Bedir'in dehşet bakışlarını görünce içimde bir öfke oluştu. Kimse Bedir'i üzemezdi. Abisi bile.
"Bitti mi? Bittiyse ben konuşacağım." dedim, sertçe. Sessizliğini onaylama olarak algıladım.
"Düşüncelerini anlıyorum, öncelikle belirtmek isterim ki buraya zorla gelmedim. Kendi isteğimle geldim ve yine kendi isteğimle seninle tanışmak istiyorum Giray abi. Buraya gelmişsem ve, Bedir ve benim aramda hiçbir şey değişmediyse bundan sonra da değişmeyecek. Ben Bedir'i tanıdığımda ve ona aşık olduğumda seninle tanışmamıştık, tanıştıktan sonra da ona olan duygularım değişmeyecek. Ben her zaman Bedir'in hayatında olmaya devam edeceğim. Sen de onun ailesisin, seninle anlaşabilmek isterim. Kendini tanımladığın sıfatlar açıkçası umurumda değil; ben, Bedir'in bana anlattığı Giray abiyi sevdim. Umarım sen de beni seversin."
Giray abinin bakışları gittikçe yumuşadı. Söylediklerimin hepsi tamamen gerçekti.
"Ben kötü bir insanım."
"Şu an gerçekten iyi biri olmak istiyorsan öncesinin bir önemi yok." dedim.
"Kendine katil ve kötü bir insan muamelesi yapmaktan vazgeç abi!" dedi Bedir, sinirle. "Sen katil değilsin!"
"O zaman neden buradayım?" dedi Giray abi, hayıflanarak. "Neden on bir yıldır bu duvarların arasındayım oğlum ben? Gençliğimi, sevdiklerimi bu duvarlar arasında neden yitirdim o zaman? Buraya girdiğim halimle şimdiki halim bir mi sence? Neden her şeyim elimden alındı?"
Giray abinin titrek sesiyle söyledikleri boş odanın duvarlarında yankılanırken sesine başka bir ses karıştı. "Görüş süresi bitti!"
Zamanımızın bittiğini duymak içimde bir şeylerin kırılmasına sebep oldu. Giray abinin cezaevinde olduğunu duyduktan sonra bile böyle bir konuşma hayal etmemiştim, kendimi tam anlatamamın üzüntüsü içindeydim.

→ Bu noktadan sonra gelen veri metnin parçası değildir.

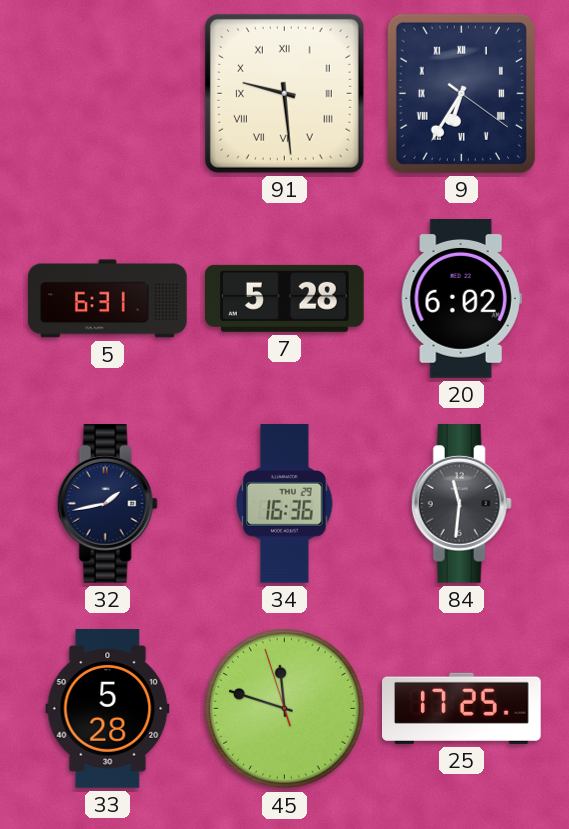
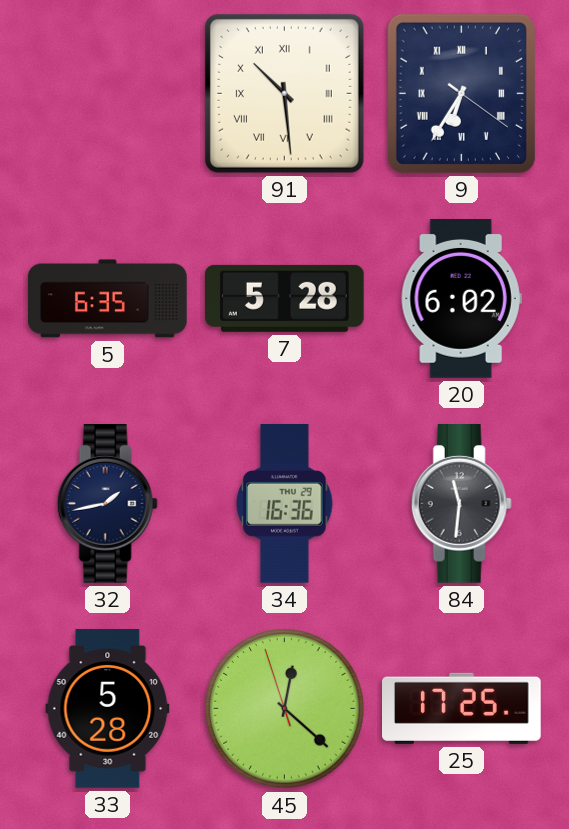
91: 9:29 -> 10:29
5: 6:31 -> 6:35
45: 11:47 -> 12:21
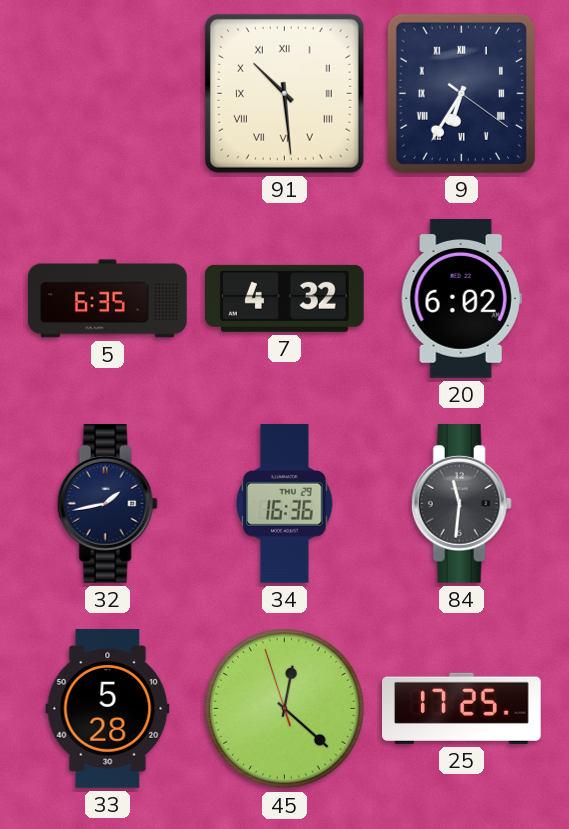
7: 5:28 -> 4:32
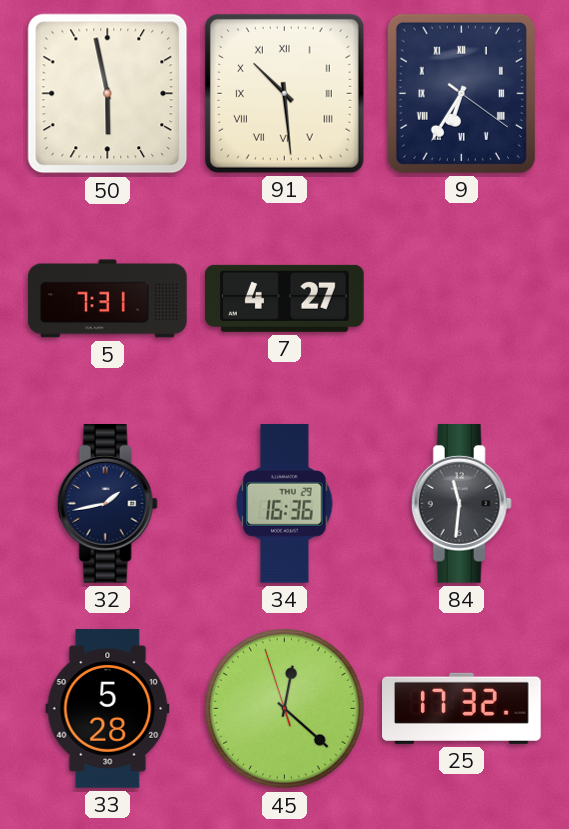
50: none -> 5:58
5: 6:35 -> 7:31
7: 4:32 -> 4:27
20: 6:02 -> none
25: 17:25 -> 17:32
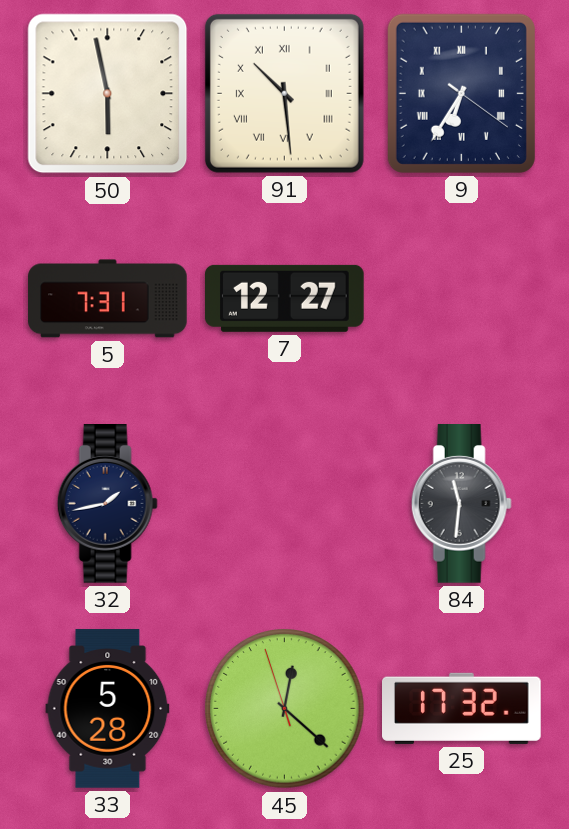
7: 4:27 -> 12:27
34: 16:36 -> none
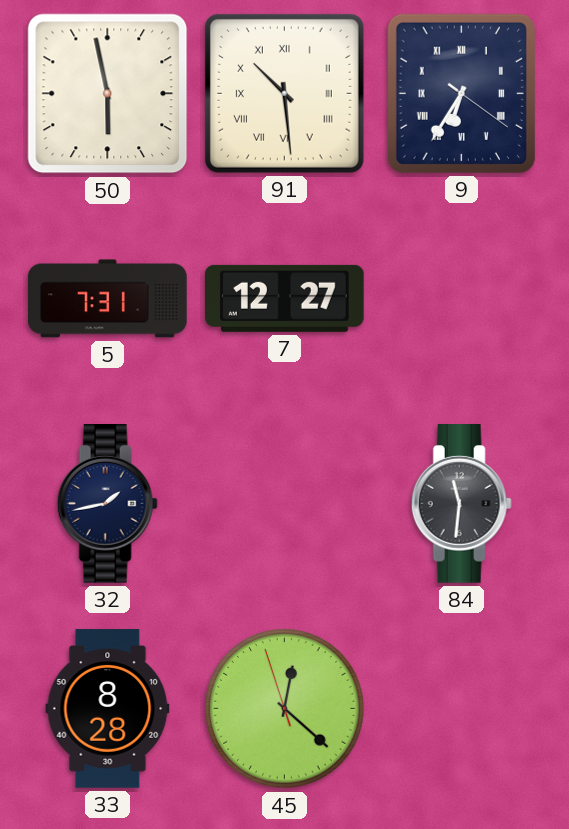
33: 5:28 -> 8:28
25: 17:32 -> none
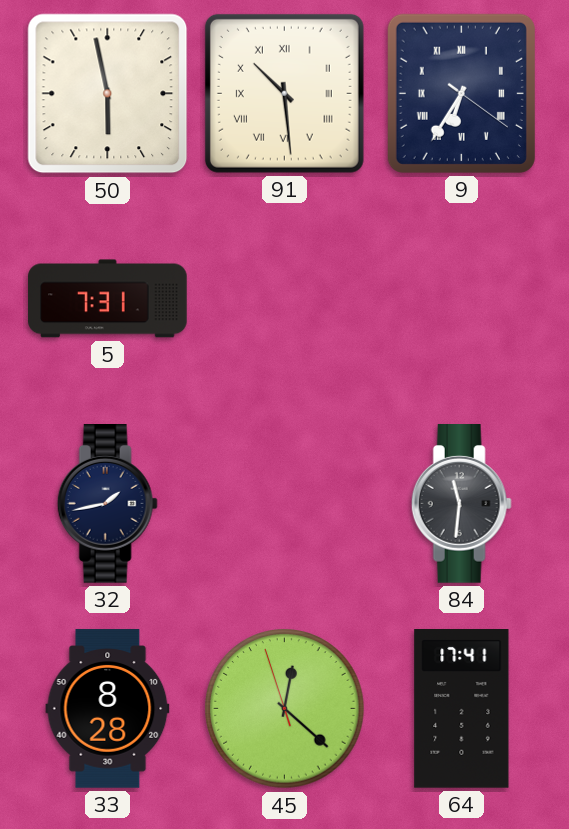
7: 12:27 -> none
64: none -> 17:41
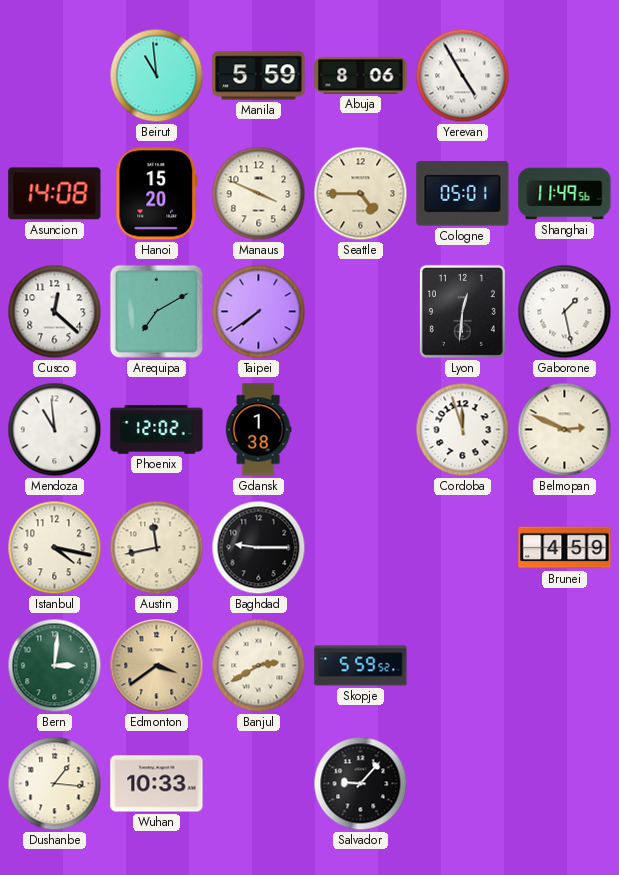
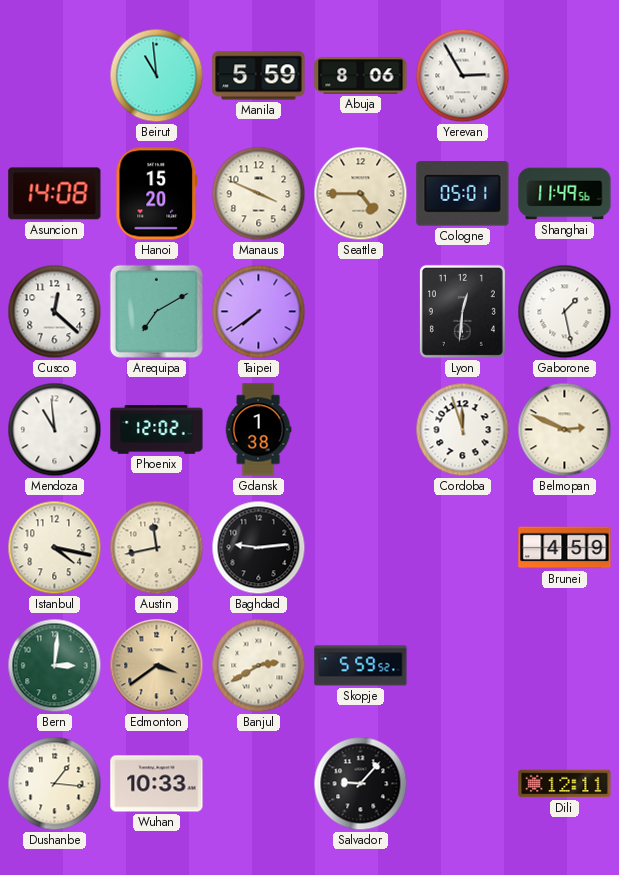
Yerevan: 4:55 -> 2:55
Baghdad: 9:15 -> 9:14
Dili: none -> 12:11
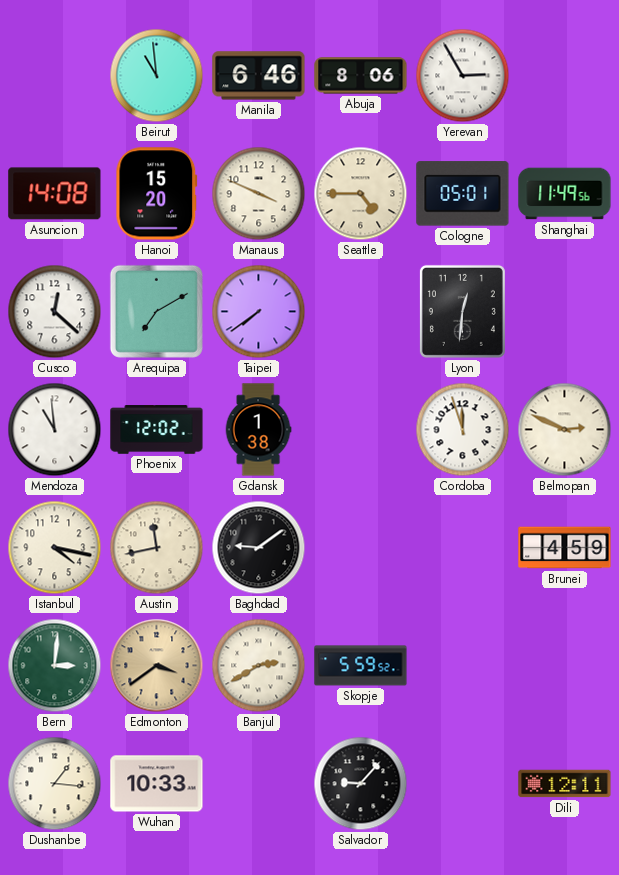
Manila: 5:59 -> 6:46
Gaborone: 1:28 -> none
Baghdad: 9:14 -> 9:09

Masadan ilk Giray abi kalktı. Elinin dışıyla gözlerinin altını sildi. "Yine de... Geldiğiniz için teşekkür ederim... ikinize de. Sizi görmek iyi geldi."
Bedir ile birlikte masadan kalktık. Az önce birbirlerine bağıran iki kardeş sıkıca sarıldı birbirlerine. Bedir'in, abisinden ayrılmaması için zamanın durmasını isterdim. Ya da bir an önce Giray abinin hapisten çıktığı zamana kadar hızlıca geçmesini.
Bedir'den ayrıldıktan sonra karşısına geçtim. "Görüşürüz Giray abi."
Uzanıp kollarımı boynuna doladım. Bunu yaparken bir an bile tereddüt etmemiştim ama şimdi kötü bir tepki vermesinden korkuyordum. Neyse ki düşündüğüm olmadı, Giray abi de ellerini hafifçe sırtıma koydu. "Kendine iyi bak." dedim, geri çekilince.
Başı hafifçe eğildi. "Sağ ol, siz de kendinize iyi bakın."
"Bedir'e çok iyi bakacağım, söz." dedim, hafifçe gülerek.
Giray abi kaşlarını çatarak Bedir'e döndü. "Bir daha telefonlarımı açmamazlık yapmıyorsun! Beni bu dört duvar arasında hepten deli etme."
"Tamam." dedi başını sallayarak. Antrenmanlarda olduğunda duymuyordu telefonunu. Bazen benim telefonlarımı açmadığı da oluyordu.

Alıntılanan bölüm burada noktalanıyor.